Ziel der Aufgabe. In welchem Restaurant traf sich laut dem Bericht über Franz Hollinger am 23. Oktober 2016 die CVP-Bezirkspartei?

Dokument.
_ _ _

Er könne gut loslassen, sagt Franz Hollinger. Er freut sich auf die neu gewonnene Freizeit. Chris Iseli

Chris Iseli

Es ist der 23. Oktober 2016. Im Restaurant Vindonissa in Windisch trifft sich die CVP Bezirkspartei. Es ist ein denkwürdiger Tag. Denn statt dem Namen Franz Hollinger leuchtet auf dem Handydisplay der Name Jürg Baur grün auf. «Abgewählt» steht da rot hinter Franz Hollingers Name. Er wird künftig nicht mehr im Grossen Rat politisieren.

Parteiintern gibt es einige ungläubige Blicke. Franz Hollinger aber nimmt es gelassen, stosst freudig mit Jürg Baur an. Er ist froh, dass es so herausgekommen ist. So richtig glauben mag man ihm das in der Öffentlichkeit an diesem Tag nicht.

Szenenwechsel. 8. Dezember 2016. Wir treffen Rechtsanwalt Franz Hollinger in seiner Kanzlei an der Stapferstrasse in Brugg. Von der Assistentin werden wir in das Besprechungszimmer geführt. An den Wänden stehen Regale gefüllt mit Gesetzesbüchern. In einer Reihe stehen da die Ausgaben von «Die Praxis des Bundesgerichts», säuberlich nach Jahrgang geordnet: 1984 bis 2005. An der Tür klebt ein Schild, das unmissverständlich zeigt, dass Handys in diesem Raum verboten sind. Dann tritt Franz Hollinger in den Raum, begrüsst uns fröhlich.

Das Fotografieren behagt ihm nicht, er will es rasch hinter sich bringen. Viel lieber spricht er über die letzten zwölf Jahre als Grossrat. Darunter vier als Präsident der CVP Aargau. Emotional wird Franz Hollinger nicht, wenn er an den Abschied aus dem Grossen Rat denkt. Höchstens wehmütig.

_ _ _

Daten.
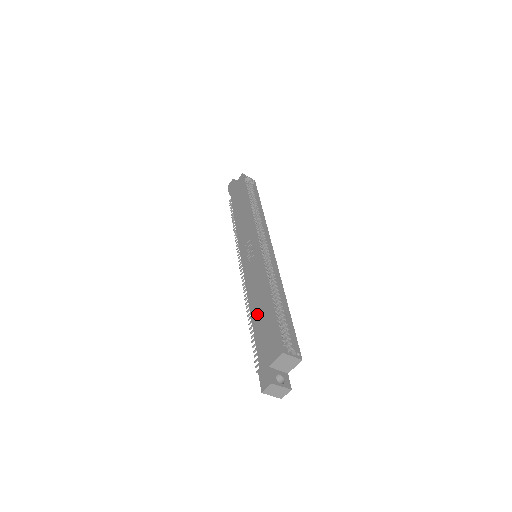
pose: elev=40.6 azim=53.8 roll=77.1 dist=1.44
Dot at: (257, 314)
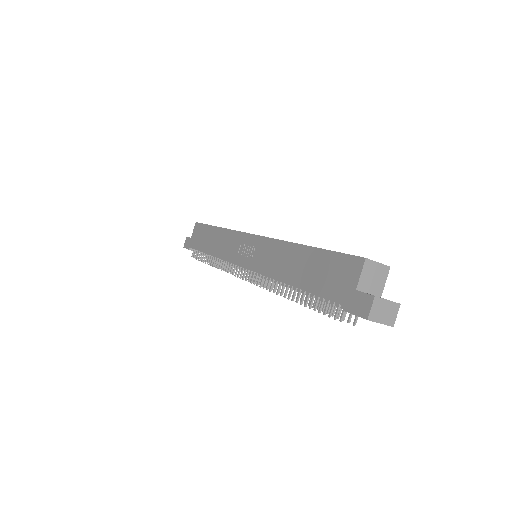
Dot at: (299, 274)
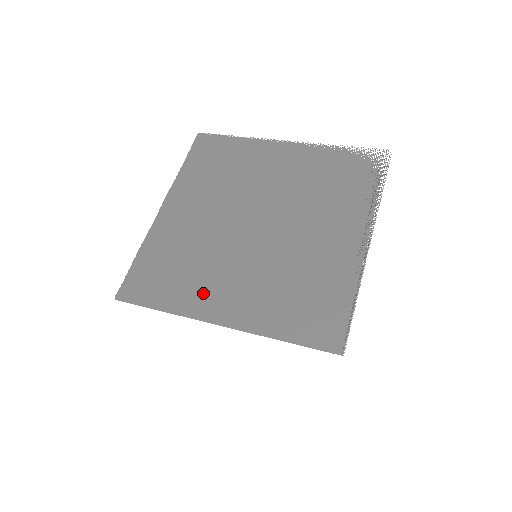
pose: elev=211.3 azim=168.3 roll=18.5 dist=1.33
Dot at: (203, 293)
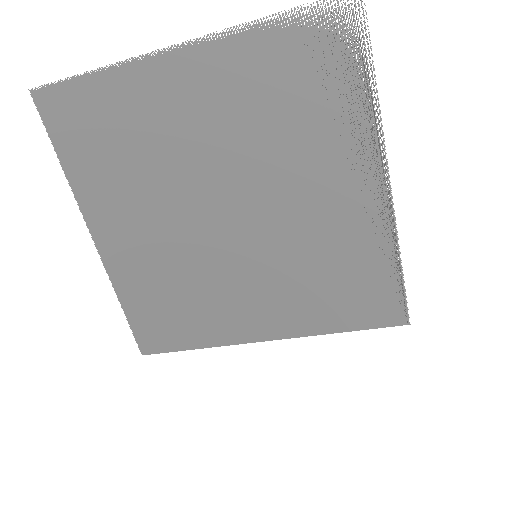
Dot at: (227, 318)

_ _ _

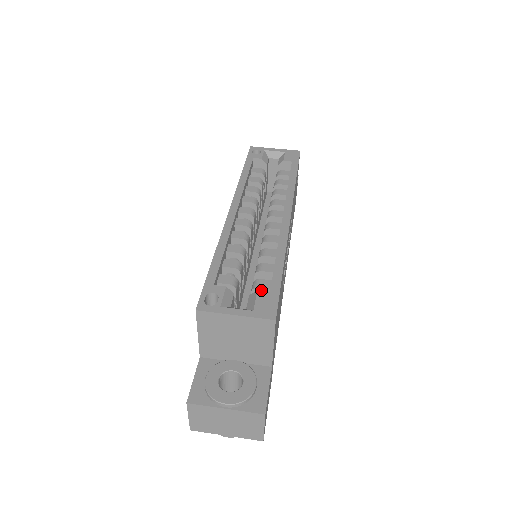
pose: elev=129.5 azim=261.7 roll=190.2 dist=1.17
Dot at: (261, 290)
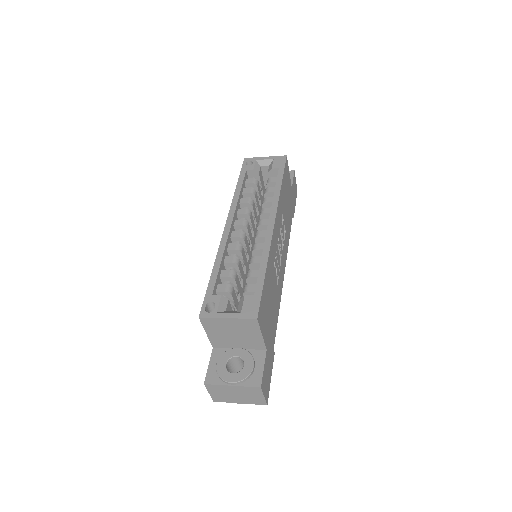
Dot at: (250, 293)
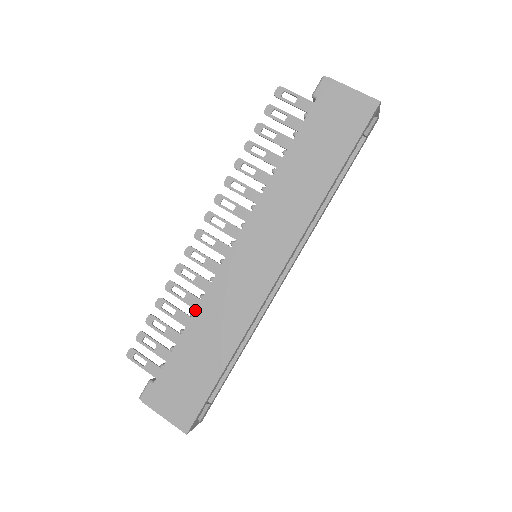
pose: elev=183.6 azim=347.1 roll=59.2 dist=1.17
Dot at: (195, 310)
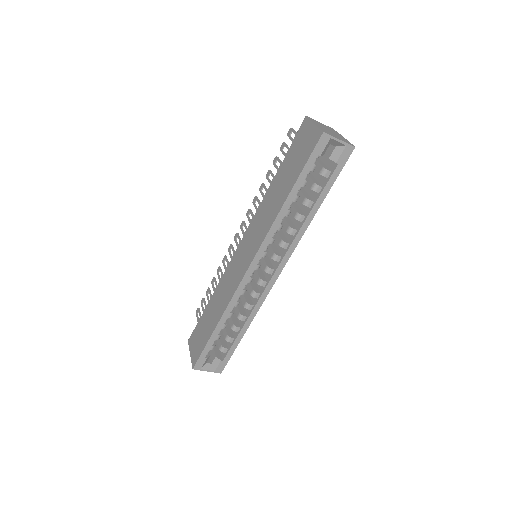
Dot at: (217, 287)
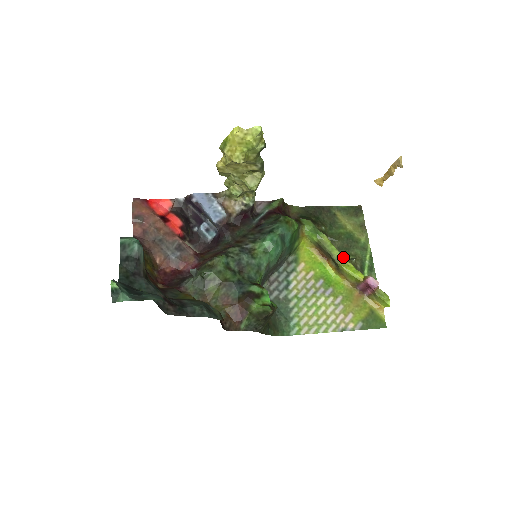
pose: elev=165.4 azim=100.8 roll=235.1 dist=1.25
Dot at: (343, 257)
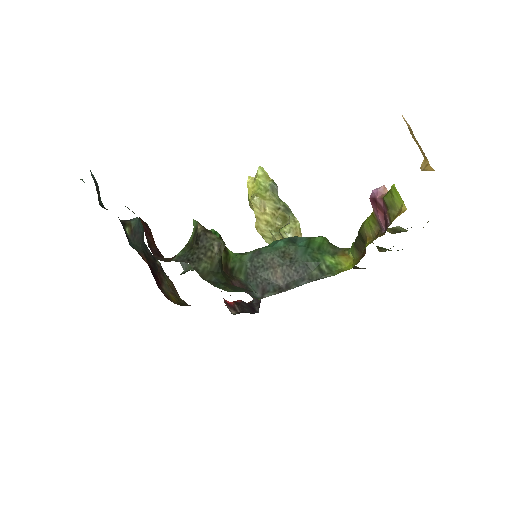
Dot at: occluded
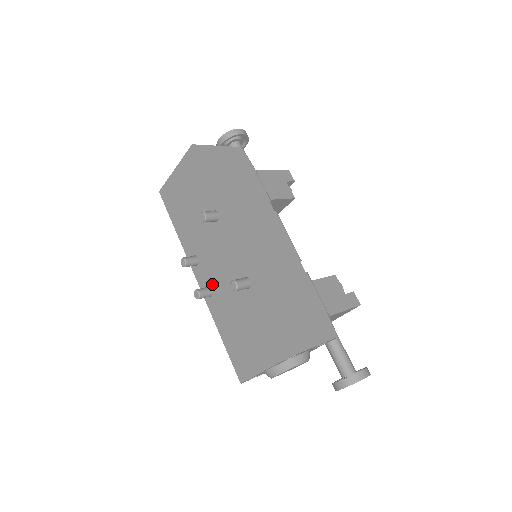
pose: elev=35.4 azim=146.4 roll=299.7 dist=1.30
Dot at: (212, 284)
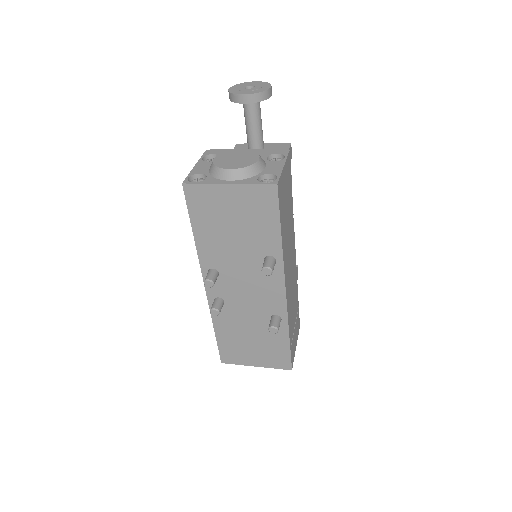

_ _ _

Ergebnis. Im Restaurant Vindonissa in Windisch.